*About this task*:
Retype, please, the listing from its opening line through the line that contains "L’importo complessivo dell’appalto, compresi", both included, without the pictures.
=-=-=
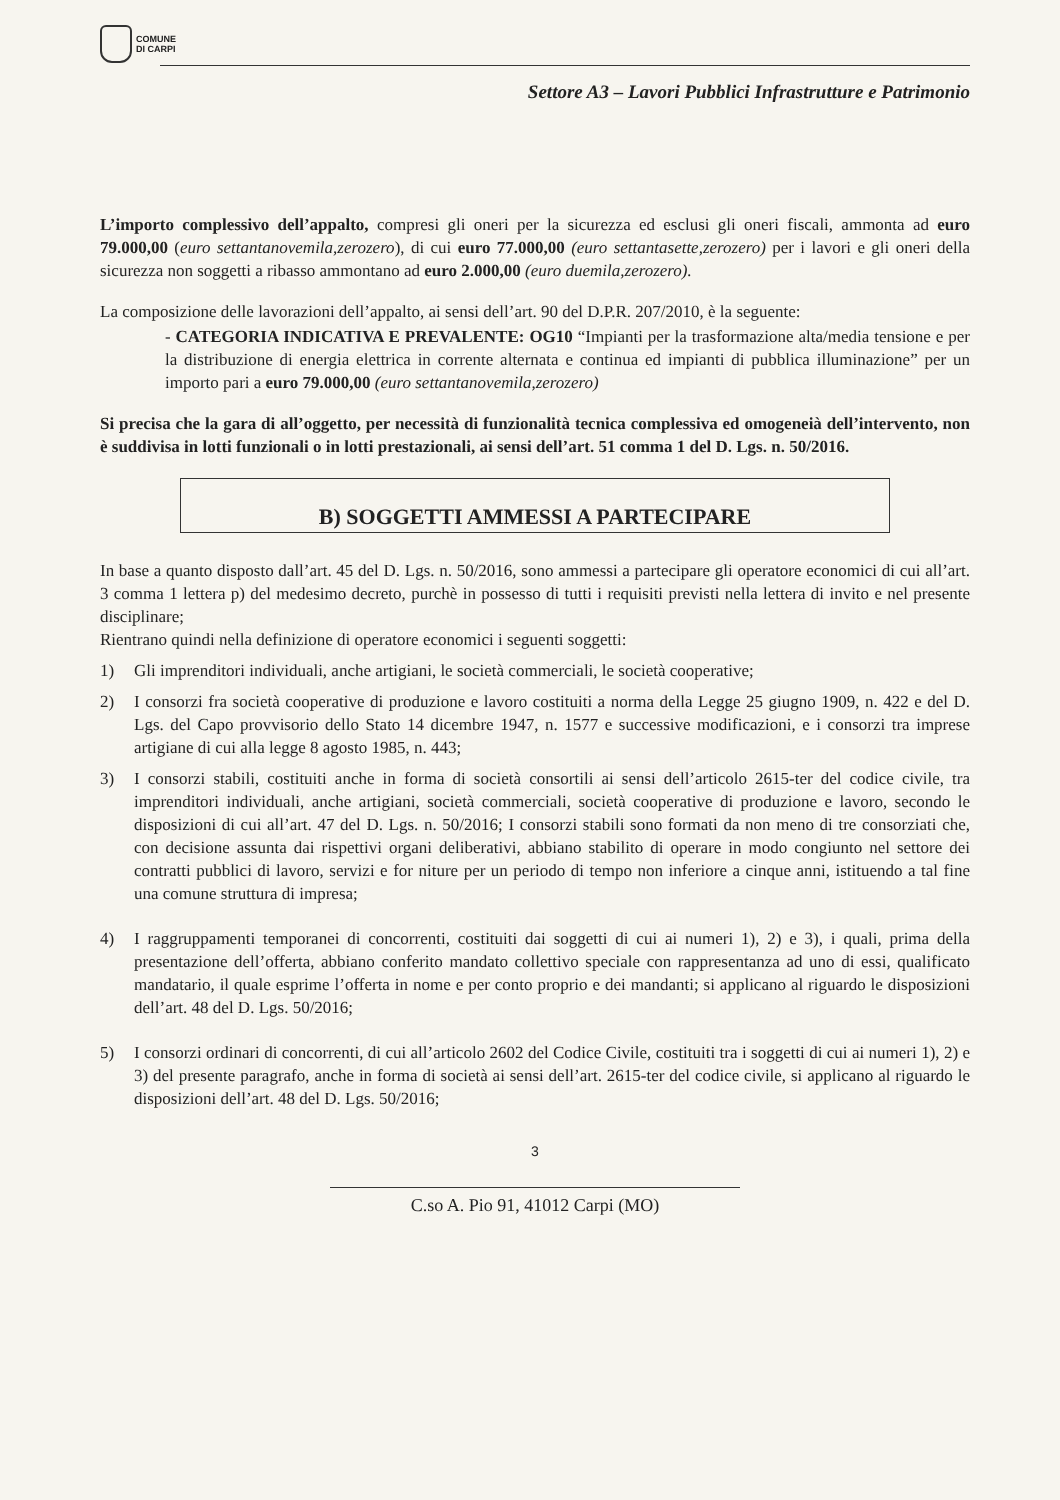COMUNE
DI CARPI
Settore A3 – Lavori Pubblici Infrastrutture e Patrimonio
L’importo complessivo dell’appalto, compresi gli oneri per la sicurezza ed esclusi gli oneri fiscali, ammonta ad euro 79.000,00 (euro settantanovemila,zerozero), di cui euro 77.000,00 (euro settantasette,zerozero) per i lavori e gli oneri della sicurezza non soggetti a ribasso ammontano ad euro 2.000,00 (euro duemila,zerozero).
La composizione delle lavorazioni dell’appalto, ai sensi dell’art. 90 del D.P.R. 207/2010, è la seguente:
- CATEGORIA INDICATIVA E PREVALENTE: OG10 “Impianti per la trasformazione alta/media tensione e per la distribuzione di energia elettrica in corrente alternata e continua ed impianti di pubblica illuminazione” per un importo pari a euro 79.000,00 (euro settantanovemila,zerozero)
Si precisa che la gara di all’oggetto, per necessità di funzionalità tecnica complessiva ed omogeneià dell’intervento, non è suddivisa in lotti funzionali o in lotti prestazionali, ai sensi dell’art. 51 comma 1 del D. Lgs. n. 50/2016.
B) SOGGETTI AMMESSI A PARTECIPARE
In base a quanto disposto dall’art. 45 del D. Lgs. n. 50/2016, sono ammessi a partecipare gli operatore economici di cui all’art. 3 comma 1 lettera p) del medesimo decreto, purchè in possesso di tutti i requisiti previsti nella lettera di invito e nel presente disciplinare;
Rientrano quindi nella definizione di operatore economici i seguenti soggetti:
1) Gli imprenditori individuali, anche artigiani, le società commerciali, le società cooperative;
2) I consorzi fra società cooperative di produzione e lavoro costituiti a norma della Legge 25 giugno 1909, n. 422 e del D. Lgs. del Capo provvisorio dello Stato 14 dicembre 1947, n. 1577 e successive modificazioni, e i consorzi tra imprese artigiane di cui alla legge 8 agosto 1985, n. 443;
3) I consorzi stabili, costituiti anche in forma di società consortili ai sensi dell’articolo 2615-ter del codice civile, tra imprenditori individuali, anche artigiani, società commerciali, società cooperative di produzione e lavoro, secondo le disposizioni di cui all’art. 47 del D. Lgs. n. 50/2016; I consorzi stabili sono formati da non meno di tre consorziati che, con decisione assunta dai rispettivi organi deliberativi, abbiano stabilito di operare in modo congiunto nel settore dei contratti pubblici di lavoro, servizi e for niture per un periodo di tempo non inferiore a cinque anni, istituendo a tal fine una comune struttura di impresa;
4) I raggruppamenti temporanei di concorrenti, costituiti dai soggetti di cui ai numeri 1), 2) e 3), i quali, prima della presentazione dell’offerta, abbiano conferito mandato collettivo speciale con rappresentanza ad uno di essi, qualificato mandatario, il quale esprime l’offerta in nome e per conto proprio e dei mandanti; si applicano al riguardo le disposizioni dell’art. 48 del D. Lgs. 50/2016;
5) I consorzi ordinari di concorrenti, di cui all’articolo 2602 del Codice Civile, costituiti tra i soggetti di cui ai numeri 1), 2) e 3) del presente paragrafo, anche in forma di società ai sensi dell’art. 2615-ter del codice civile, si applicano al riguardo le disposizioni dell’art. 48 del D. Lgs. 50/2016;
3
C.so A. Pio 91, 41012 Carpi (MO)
=-=-=
*Answer*:
COMUNE
DI CARPI
Settore A3 – Lavori Pubblici Infrastrutture e Patrimonio
L’importo complessivo dell’appalto, compresi gli oneri per la sicurezza ed esclusi gli oneri fiscali, ammonta ad euro 79.000,00 (euro settantanovemila,zerozero), di cui euro 77.000,00 (euro settantasette,zerozero) per i lavori e gli oneri della sicurezza non soggetti a ribasso ammontano ad euro 2.000,00 (euro duemila,zerozero).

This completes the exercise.